* [Task]: Say how many of the lines below include the word "like", and write nothing else.

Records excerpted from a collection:
************

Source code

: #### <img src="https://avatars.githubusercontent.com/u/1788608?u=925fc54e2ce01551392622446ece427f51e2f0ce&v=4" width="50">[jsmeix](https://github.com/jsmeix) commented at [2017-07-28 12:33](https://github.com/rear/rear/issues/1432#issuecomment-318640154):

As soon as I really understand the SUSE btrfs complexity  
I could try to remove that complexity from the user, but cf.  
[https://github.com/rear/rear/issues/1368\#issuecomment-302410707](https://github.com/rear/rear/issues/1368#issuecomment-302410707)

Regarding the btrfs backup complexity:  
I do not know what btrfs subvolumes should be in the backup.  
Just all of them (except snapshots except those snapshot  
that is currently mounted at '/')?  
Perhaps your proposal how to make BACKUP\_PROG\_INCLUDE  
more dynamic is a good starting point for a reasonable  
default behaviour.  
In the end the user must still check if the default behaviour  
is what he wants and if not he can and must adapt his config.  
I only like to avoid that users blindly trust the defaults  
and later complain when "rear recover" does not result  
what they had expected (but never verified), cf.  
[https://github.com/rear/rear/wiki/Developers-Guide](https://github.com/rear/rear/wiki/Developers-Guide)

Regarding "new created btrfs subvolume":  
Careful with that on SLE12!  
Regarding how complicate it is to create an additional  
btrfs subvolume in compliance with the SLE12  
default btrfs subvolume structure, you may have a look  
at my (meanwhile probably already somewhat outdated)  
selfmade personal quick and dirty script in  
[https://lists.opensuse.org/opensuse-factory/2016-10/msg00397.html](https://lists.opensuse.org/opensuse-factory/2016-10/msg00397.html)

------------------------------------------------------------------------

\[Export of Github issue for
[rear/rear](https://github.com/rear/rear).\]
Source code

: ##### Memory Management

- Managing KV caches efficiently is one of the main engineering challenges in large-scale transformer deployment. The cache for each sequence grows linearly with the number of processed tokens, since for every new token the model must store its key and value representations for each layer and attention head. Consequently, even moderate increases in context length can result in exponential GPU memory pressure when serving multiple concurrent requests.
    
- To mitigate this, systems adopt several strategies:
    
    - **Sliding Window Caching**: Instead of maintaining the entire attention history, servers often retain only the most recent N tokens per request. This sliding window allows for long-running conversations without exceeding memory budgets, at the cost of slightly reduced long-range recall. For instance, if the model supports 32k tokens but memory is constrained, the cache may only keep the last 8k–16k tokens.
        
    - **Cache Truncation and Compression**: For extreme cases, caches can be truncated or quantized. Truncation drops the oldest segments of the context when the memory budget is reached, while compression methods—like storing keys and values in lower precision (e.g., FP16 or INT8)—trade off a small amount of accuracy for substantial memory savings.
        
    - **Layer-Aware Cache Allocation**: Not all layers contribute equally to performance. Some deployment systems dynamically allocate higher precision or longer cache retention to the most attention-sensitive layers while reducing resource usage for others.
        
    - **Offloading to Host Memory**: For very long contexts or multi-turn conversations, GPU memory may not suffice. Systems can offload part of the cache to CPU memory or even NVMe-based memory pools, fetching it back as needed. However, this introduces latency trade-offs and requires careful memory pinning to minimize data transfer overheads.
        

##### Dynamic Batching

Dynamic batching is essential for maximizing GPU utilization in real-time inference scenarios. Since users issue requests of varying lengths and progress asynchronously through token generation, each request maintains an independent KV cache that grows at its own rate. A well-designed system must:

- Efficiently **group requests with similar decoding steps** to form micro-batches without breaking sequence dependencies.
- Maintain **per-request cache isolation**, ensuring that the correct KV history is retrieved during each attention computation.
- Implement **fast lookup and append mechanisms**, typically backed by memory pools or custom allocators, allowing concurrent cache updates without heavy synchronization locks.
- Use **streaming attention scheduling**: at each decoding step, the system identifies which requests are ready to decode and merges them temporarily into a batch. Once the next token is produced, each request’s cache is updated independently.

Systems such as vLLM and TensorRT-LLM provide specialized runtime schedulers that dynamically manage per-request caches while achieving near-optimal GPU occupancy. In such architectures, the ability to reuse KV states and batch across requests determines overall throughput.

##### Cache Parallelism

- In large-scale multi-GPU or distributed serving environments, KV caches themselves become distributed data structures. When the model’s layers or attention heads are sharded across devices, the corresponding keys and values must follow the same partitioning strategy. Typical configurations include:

************

* [The answer]: 2